◆ Consigne: Recopiez à l'identique, s'il vous plaît, les lignes de la liste ci-dessous : commencez à celle qui contient "family: Oleaceae" et arrêtez-vous après celle qui contient "scientific name: Carissa spinarum".

=====

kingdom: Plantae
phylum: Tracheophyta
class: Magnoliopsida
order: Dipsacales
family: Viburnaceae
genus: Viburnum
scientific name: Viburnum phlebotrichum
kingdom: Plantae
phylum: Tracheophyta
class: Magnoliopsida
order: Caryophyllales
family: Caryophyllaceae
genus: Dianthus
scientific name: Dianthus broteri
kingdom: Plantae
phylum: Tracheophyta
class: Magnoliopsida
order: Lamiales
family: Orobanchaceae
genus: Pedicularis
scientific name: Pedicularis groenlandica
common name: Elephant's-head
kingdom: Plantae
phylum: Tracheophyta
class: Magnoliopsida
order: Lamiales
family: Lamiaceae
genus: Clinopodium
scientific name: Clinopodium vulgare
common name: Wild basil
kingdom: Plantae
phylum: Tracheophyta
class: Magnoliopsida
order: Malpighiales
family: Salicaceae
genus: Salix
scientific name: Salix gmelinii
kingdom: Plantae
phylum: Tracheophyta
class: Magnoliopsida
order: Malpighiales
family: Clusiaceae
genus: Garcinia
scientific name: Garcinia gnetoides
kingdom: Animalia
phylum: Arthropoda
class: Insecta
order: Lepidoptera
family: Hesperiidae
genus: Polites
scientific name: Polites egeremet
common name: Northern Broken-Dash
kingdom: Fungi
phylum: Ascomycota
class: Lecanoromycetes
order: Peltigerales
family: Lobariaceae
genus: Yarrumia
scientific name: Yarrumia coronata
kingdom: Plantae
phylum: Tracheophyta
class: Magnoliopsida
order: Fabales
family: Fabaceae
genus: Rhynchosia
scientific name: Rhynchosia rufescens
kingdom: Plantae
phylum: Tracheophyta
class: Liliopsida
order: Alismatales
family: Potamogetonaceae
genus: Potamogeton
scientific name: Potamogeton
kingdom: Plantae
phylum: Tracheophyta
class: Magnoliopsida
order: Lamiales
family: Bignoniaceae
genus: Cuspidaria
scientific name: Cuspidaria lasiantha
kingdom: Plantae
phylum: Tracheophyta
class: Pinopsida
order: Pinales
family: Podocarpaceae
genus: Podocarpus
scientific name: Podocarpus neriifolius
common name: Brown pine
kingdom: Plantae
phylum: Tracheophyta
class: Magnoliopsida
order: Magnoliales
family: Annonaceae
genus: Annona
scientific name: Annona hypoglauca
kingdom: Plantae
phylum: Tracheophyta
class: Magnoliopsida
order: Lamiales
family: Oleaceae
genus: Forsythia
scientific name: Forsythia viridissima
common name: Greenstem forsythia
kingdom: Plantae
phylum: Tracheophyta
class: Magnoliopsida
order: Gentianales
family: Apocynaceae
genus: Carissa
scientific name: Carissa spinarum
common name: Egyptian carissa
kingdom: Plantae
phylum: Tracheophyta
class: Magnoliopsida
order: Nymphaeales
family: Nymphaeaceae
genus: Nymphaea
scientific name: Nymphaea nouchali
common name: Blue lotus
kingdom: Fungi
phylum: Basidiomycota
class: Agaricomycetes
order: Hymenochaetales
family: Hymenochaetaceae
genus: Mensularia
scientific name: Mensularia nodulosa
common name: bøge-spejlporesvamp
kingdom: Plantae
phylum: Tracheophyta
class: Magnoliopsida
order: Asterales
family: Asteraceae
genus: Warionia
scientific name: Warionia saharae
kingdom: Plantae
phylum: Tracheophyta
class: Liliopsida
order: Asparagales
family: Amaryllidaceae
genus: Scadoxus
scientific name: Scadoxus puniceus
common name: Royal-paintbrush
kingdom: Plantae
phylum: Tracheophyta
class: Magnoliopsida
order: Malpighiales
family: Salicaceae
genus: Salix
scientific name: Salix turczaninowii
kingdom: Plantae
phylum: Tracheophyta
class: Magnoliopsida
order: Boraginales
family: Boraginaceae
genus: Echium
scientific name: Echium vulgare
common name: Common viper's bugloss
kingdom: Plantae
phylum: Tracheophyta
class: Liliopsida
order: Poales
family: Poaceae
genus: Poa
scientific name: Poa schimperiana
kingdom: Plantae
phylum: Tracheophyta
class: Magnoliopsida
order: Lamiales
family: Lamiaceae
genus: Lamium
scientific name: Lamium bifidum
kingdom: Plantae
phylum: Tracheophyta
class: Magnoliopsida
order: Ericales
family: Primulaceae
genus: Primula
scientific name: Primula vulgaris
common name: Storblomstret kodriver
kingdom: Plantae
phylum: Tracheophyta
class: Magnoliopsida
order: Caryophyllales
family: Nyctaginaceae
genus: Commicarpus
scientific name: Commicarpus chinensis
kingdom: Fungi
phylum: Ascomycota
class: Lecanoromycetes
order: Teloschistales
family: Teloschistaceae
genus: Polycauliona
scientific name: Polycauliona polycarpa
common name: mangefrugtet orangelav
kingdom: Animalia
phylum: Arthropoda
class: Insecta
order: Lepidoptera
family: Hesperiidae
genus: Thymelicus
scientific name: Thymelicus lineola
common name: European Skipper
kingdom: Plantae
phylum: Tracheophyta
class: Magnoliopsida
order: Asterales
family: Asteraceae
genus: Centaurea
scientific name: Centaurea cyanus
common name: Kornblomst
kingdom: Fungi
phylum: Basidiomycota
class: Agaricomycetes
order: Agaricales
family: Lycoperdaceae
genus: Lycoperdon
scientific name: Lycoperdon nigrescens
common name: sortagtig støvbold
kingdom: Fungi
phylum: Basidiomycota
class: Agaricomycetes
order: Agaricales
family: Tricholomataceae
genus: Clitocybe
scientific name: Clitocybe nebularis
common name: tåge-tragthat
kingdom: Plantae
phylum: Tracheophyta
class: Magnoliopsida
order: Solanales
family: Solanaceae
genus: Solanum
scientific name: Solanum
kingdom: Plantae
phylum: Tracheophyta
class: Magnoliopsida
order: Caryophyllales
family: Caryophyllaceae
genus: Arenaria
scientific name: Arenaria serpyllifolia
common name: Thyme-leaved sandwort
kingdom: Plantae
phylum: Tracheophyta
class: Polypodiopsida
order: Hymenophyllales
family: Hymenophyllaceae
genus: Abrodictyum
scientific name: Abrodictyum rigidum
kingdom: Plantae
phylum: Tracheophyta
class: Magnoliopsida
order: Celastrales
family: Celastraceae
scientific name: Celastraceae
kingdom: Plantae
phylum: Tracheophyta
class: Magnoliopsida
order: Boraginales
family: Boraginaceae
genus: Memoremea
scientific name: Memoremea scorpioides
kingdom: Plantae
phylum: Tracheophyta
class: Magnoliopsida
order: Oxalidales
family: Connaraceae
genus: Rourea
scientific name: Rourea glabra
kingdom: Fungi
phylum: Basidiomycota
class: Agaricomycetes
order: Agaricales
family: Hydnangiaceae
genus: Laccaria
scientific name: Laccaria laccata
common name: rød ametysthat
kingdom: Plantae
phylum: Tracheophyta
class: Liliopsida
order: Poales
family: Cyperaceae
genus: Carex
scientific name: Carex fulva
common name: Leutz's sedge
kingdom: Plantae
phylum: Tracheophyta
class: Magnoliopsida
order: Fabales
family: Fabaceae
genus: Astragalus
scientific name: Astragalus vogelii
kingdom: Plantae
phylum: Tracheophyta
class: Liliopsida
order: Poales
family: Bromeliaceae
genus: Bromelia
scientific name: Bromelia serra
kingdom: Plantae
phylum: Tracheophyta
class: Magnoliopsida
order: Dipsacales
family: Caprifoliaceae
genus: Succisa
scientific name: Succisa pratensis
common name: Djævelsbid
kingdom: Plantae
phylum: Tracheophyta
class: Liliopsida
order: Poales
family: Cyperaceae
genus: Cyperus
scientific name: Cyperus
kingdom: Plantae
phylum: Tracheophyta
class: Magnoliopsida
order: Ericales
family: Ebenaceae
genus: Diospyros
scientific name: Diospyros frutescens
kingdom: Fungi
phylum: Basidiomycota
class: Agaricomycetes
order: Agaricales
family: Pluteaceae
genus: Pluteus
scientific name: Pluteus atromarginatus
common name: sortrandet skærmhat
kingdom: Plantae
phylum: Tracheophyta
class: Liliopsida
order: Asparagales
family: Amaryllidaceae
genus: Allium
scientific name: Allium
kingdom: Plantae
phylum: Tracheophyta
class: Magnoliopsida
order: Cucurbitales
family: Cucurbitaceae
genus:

=====

◆ Résultat attendu:
family: Oleaceae
genus: Forsythia
scientific name: Forsythia viridissima
common name: Greenstem forsythia
kingdom: Plantae
phylum: Tracheophyta
class: Magnoliopsida
order: Gentianales
family: Apocynaceae
genus: Carissa
scientific name: Carissa spinarum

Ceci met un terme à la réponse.